Glickman’s template for this process is the semiconductor industry’s use of Moore’s law, which is named in honour of Gordon Moore. As the co-founder of tech giant Intel, he famously predicted in 1965 that the density of transistors on a microprocessor would double every year (a figure later revised to every two years). Clever public relations extrapolated what was essentially a rule of thumb into an iron “law” demonstrating the inevitability of smaller and smaller computer chips. Woe to the US, it seemed, if it did not invest heavily in the technology. The resulting massive investments, Glickman showed, made that extrapolation self-fulfilling. Her dissertation treated the development of quantum computing as the same basic process, but on steroids.

Susannah Glickman

The second part of Glickman’s answer has to do with the extraordinary claims of what quantum computers would do in the future. Such devices, their backers said, would solve hitherto insoluble problems like protein folding and optimizing nitrogen fixation. They would crack most encryption methods, and would develop uncrackable ones.

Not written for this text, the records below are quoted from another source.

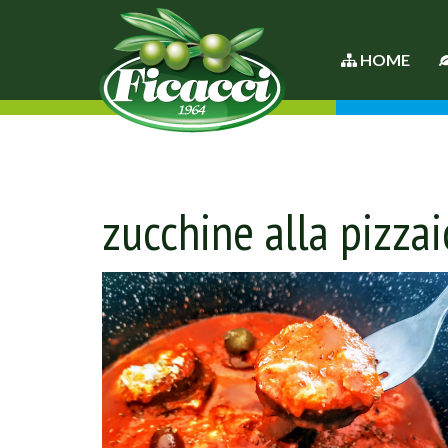
HOME
zucchine alla pizzai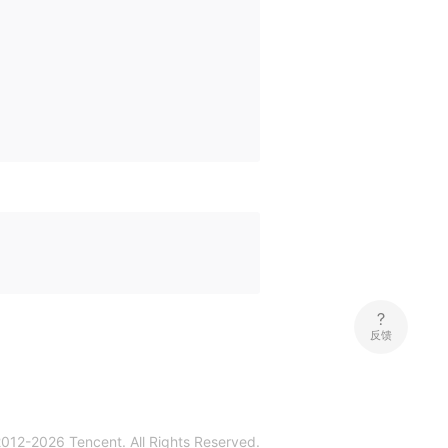
反馈
2012-
2026
Tencent. All Rights Reserved.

Richard Feynman, John Wheeler and other prominent physicists who spoke about quantum computing’s potential seemed to ratify the promises, helping to convince federal administrators to take them seriously. Quantum computing, writes Glickman, was held up as “revolutionary, era-defining”.

Glickman’s dissertation does not take a stand on whether these narratives or promises are true or false. Rather, her aim is to describe their role in creating the political, economic and industrial environment in which a massive infrastructure, political programmes and planning, and plentiful funding sprang up around a still-speculative technology.

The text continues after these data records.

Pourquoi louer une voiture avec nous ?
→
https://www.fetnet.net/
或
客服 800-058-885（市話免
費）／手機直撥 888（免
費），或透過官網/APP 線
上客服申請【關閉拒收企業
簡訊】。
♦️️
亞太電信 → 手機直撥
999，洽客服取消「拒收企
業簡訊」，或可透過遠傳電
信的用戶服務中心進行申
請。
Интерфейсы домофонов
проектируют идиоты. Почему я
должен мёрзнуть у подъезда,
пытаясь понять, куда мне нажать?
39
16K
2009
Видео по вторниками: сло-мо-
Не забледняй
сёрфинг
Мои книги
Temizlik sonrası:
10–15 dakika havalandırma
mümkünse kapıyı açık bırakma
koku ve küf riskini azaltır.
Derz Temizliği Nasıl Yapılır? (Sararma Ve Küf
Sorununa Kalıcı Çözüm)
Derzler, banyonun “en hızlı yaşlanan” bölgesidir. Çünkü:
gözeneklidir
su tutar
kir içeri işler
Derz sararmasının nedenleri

In her research, Glickman was startled by how obsessed quantum computer advocates are with its history, often saving boxes of photographs, stacks of notes, and caches of e-mails. “I knew the historians would come knocking,” said one of her interview subjects. From my experience, that’s in sharp contrast to other kinds of scientists, who keep only reprints, trash all their e-mails, and view history as last year’s journals. But quantum computing practitioners were, Glickman writes, if anything “too excited about documenting their own histories,” for such documentation can distort and disguise history, obscure ambiguities, erase dead ends, and encourage over-the-top claims.

One promoter of quantum computers told Glickman a holy-grail-like story about how the history of technology began with fire and has culminated with quantum computing. Another related a metaphysical tale of how just as the quantum world is the ultimate reality and the classical world derivative, so quantum computing is the natural way and classical computing its imperfect predecessor.

The critical point

Glickman’s PhD was not a straightforward story about technology developing in its own special ether, but as much about US history, political economy, industrial competition, philosophies and myths

Glickman’s PhD was also unusual in that the committee before whom she had to defend it consisted of an anthropologist and three historians who specialized in US history, political theory and business. This diversity was due to the fact that her dissertation was not a straightforward story about technology developing in its own special ether, but was as much about US history, political economy, industrial competition, philosophies and myths. “I had to adapt to the subject matter,” she told me. “Studying quantum computing made me a different kind of historian.”

Glickman is now an assistant professor in the history department at Stony Brook University, where she is working on an interdisciplinary project lying at the intersection of liberal arts and quantum and AI technologies. But the thoroughness of Glickman’s PhD made me wonder whether most historians haven’t been overlooking these features in past technologies. Her dissertation on the history of a future technology suggests that historians of past technologies will have to become different too.